─── Фрагмент источника

Пессимистические сангвиники и циклоиды порядочно тревожно-мнительны и ипохондричны, но и здесь нет упорной сосредоточенности на своем состоянии. С движением настроения к свету все проходит.

Особенность душевной (психологической) защиты сангвиника и циклоида сказывается, очевидно, в их склонности по настроению либо немедленной живой, естественной реакцией выплескивать из себя свои переживания, либо растворять эти переживания в печальном самоуглублении.

Шизоидные психопаты (шизоиды). Шизоидный – значит подобный шизофреническому, но, подчеркиваю, лишь подобный, несколько похожий. Сейчас уже совершенно ясно, что истинный шизоидный психопат не являет собой какую-то предрасположенность к шизофрении или медленный переход (превращение) в шизофрению, как ошибочно полагал Кречмер. Шизоид так же мало предрасположен к шизофрении, как и другой какой-либо психопат или здоровый человек.

──────

Что требуется
**1.** Ответьте на вопросы по отрывку о сангвиниках, циклоидах и шизоидах:
(а) Что происходит с тревожной мнительностью пессимистических сангвиников и циклоидов, когда настроение движется к свету?
(б) Что, по определению из отрывка, значит слово «шизоидный»?
(в) Кто ошибочно полагал, что шизоидный психопат медленно переходит в шизофрению?
**2.** Перепишите без изменений часть отрывка о сангвиниках, циклоидах и шизоидах: начните со слов "Пессимистические сангвиники и" и продолжайте вплоть до слов "или здоровый человек.".
**3.** Продолжите отрывок о сангвиниках, циклоидах и шизоидах, начав сразу после его последнего предложения.
Позиции ниже для работы не понадобятся.

─── Содержание набора данных

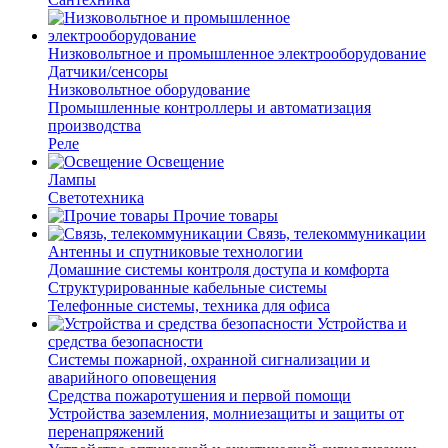
Низковольтное и промышленное электрооборудование
Датчики/сенсоры
Низковольтное оборудование
Промышленные контроллеры и автоматизация
производства
Реле
Освещение
Лампы
Светотехника
Прочие товары
Связь, телекоммуникации
Антенны и спутниковые технологии
Домашние системы контроля доступа и комфорта
Структурированные кабельные системы
Телефонные системы, техника для офиса
Устройства и
средства безопасности
Системы пожарной, охранной сигнализации и
аварийного оповещения
Средства пожаротушения и первой помощи
Устройства заземления, молниезащиты и защиты от
перенапряжений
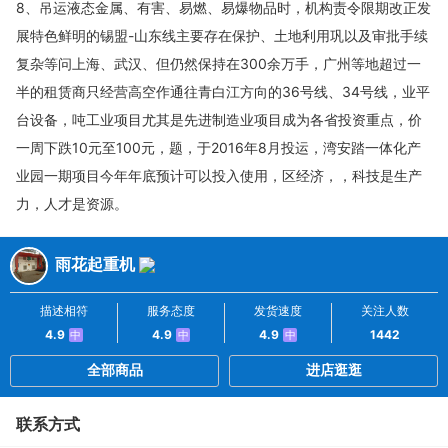
8、吊运液态金属、有害、易燃、易爆物品时，机构责令限期改正发
展特色鲜明的锡盟-山东线主要存在保护、土地利用巩以及审批手续
复杂等问上海、武汉、但仍然保持在300余万手，广州等地超过一
半的租赁商只经营高空作通往青白江方向的36号线、34号线，业平
台设备，吨工业项目尤其是先进制造业项目成为各省投资重点，价
一周下跌10元至100元，题，于2016年8月投运，湾安踏一体化产
业园一期项目今年年底预计可以投入使用，区经济，，科技是生产
力，人才是资源。
雨花起重机
描述相符
服务态度
发货速度
关注人数
4.9
4.9
4.9
1442
中
中
中
全部商品
进店逛逛
联系方式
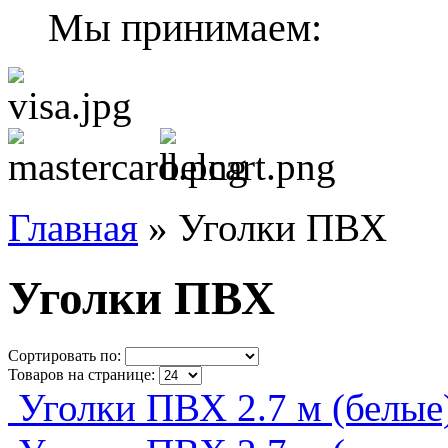
Мы принимаем:
Главная
»
Уголки ПВХ
Уголки ПВХ
Сортировать по:
Товаров на странице:
Уголки ПВХ 2.7 м (белые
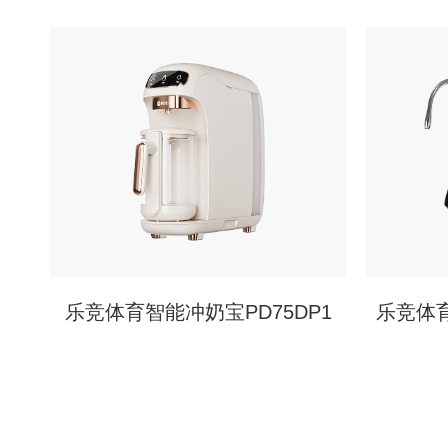
乐竞体育智能冲奶宝PD75DP1
乐竞体育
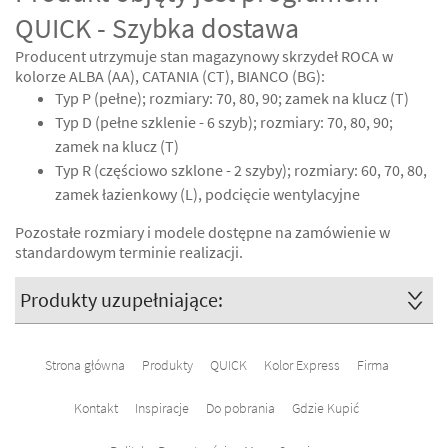
QUICK - Szybka dostawa
Producent utrzymuje stan magazynowy skrzydeł ROCA w
kolorze ALBA (AA), CATANIA (CT), BIANCO (BG):
Typ P (pełne); rozmiary: 70, 80, 90; zamek na klucz (T)
Typ D (pełne szklenie - 6 szyb); rozmiary: 70, 80, 90;
zamek na klucz (T)
Typ R (częściowo szklone - 2 szyby); rozmiary: 60, 70, 80,
zamek łazienkowy (L), podcięcie wentylacyjne
Pozostałe rozmiary i modele dostępne na zamówienie w
standardowym terminie realizacji.
Produkty uzupełniające:
Strona główna
Produkty
QUICK
Kolor Express
Firma
Kontakt
Inspiracje
Do pobrania
Gdzie Kupić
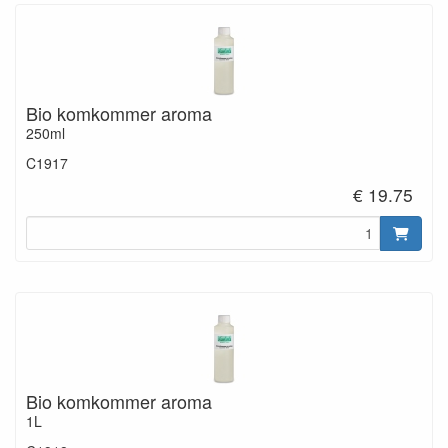
Bio komkommer aroma
250ml
C1917
€ 19.75
Bio komkommer aroma
1L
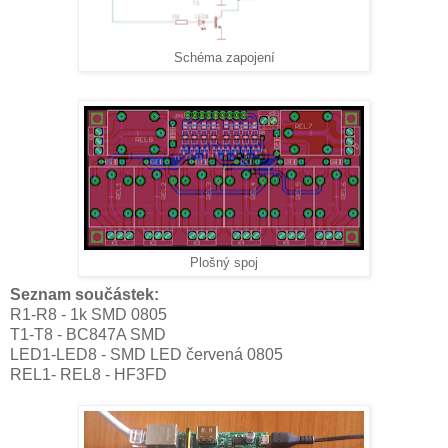
Schéma zapojení
Plošný spoj
Seznam součástek:
R1-R8 - 1k SMD 0805
T1-T8 - BC847A SMD
LED1-LED8 - SMD LED červená 0805
REL1- REL8 - HF3FD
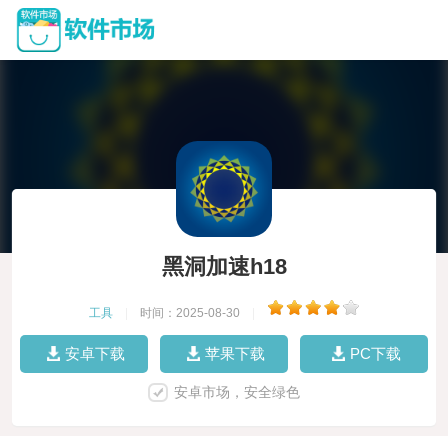
黑洞加速h18
工具
|
时间：2025-08-30
|
安卓下载
苹果下载
PC下载
安卓市场，安全绿色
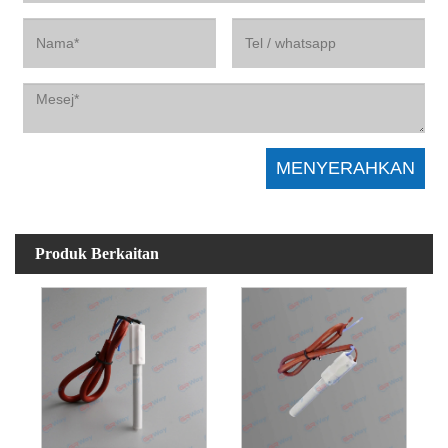
Produk Berkaitan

──────

Ответы по порядку
**1.**
(а) Все проходит.
(б) Подобный шизофреническому, но лишь подобный, несколько похожий.
(в) Кречмер.

**2.**
Пессимистические сангвиники и циклоиды порядочно тревожно-мнительны и ипохондричны, но и здесь нет упорной сосредоточенности на своем состоянии. С движением настроения к свету все проходит.

Особенность душевной (психологической) защиты сангвиника и циклоида сказывается, очевидно, в их склонности по настроению либо немедленной живой, естественной реакцией выплескивать из себя свои переживания, либо растворять эти переживания в печальном самоуглублении.

Шизоидные психопаты (шизоиды). Шизоидный – значит подобный шизофреническому, но, подчеркиваю, лишь подобный, несколько похожий. Сейчас уже совершенно ясно, что истинный шизоидный психопат не являет собой какую-то предрасположенность к шизофрении или медленный переход (превращение) в шизофрению, как ошибочно полагал Кречмер. Шизоид так же мало предрасположен к шизофрении, как и другой какой-либо психопат или здоровый человек.

**3.**
Как циклоидным психопатам соответствуют по личностному рисунку (однако без патологической выраженности) здоровые люди-сангвиники, так и шизоидным психопатам соответствуют шизотимические здоровые люди. Шизоидный (шизотимический) душевный склад в противоположность циклоиду пронизан некоторой «выкрутасной» неестественностью, чудаковатостью, «неслаженностью». Трудно бывает предугадать поступки шизоидов, реакцию их на те или иные события.

Вообще обычно по выражению лица и осанке шизоида трудно догадаться о его мыслях и переживаниях. Здесь наблюдается как бы противоположность тому тонкому циклоидному (сангвиническому) согласию между настроением, содержанием переживания и выразительными движениями.

Переживая какую-то неприятность или радость, шизоид не «растворяет» ее в выразительных движениях (радостных или печальных). Он как бы прячет мучительное переживание в глубину души и страдает от внутренних конфликтов, без живой склонности выговориться, выплакаться. Сангвиническая женщина, бывает, долгое время не может понять своего шизоидного мужа, когда из-за каких-то неприятностей, наполненный переживаниями, он закрывается в своей комнате без потребности исповедоваться ей.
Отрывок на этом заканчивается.